Frankly, I have no idea. But, ever the optimist, I keep envisioning a graphic depicting the Descent of Motorist — from SUV to small car to hybrid to motorcycle to scooter to pawn-shop bicycle to Keds.

I’ve always been able to find that dark cloud surrounding the silver lining.*

* And yes, I know those front panniers should be swinging lower than an old man’s testicles over the toilet, but I didn’t have a low-rider rack that would work with disc brakes.

New year, same old dog

January 3, 2010

Today I managed a third consecutive day of outdoor cycling and field-tested my ability to fix a flat with a damaged digit. All is well. I froze my nuts off, true, but that’s nobody’s fault but my own for underestimating how much heat a fat bastard can generate riding a flat-bar cyclo-cross bike in subfreezing temperatures with a brisk north wind.

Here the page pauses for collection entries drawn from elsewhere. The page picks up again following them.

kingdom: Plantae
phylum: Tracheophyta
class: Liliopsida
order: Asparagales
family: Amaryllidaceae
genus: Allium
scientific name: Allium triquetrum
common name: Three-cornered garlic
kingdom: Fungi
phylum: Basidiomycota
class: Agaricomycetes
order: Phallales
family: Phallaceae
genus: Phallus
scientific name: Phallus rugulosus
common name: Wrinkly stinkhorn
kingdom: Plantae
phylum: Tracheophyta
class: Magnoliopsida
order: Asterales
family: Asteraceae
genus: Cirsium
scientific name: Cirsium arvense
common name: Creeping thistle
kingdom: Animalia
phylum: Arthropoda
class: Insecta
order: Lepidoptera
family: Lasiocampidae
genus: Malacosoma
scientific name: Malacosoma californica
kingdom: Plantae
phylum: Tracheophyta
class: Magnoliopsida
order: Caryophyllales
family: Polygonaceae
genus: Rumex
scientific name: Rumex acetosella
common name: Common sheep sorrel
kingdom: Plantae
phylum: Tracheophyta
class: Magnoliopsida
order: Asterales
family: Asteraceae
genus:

A windproof jacket would’ve been smart. Ditto full booties instead of toe covers. Hell, how ’bout staying indoors and drinking whisky out of the bottle? How many 55-year-old fat bastards do you know who are layering on the Lycra for a 90-minute ’cross-bike ride on a football Sunday when they could be in some warm pub drinking Clydesdale piss and sneaking peeks down the waitress’s blouse?

Yeah, I know. Plenty. And I was one of them. Because I am a dog with a mission — get fit enough to do the Adventure Cycling Association’s Southern Arizona Road Adventure in mid-March without embarrassing and/or killing myself.

Then I will write about it for Adventure Cyclist magazine, cash the check, and use the proceeds to buy warm clothing. Or whisky. Or both.

Sooooooooo-ee!

May 3, 2009
Don't let his sleepy expression fool you — this white guy can jump.

Don't let his sleepy expression fool you — this white guy can jump.

Could I have a mild case of the swine flu? A couple of women suggested today, after seeing me in Lycra, that I may have picked something up at the trough, as in a few too many porky pounds. And I’m married to one of them. The women, not the pounds, though of course we are close, too.

In fairness, I think Herself was just waiting for someone else to bring the subject up so she could do a riff on it, like Miles Davis and John Coltrane trading licks. It’s not as though we both had managed to overlook the fact that my girth has begun to challenge the design limitations of even the most expandable of fossil-fuel garments. When you can get an echo out of a guy’s belly button, and his kit size sports more Xs than a Jenna Jameson flick, that guy is a great fat bastard.

Call me old school. Back in the day, racers who had denied themselves various guilty pleasures throughout the long racing season (with the exception of Sean Kelly) often plastered on a few kilos during the off-season, knowing that they would either have to train them off come springtime or have Captain Ahab hunting them with harpoons, and not just for laughs, either.

So show me a little daylight and I’ll ride right through it. And before you know it, I’ll make Andy Schleck look like the Michelin Man. They say the first ton is the hardest.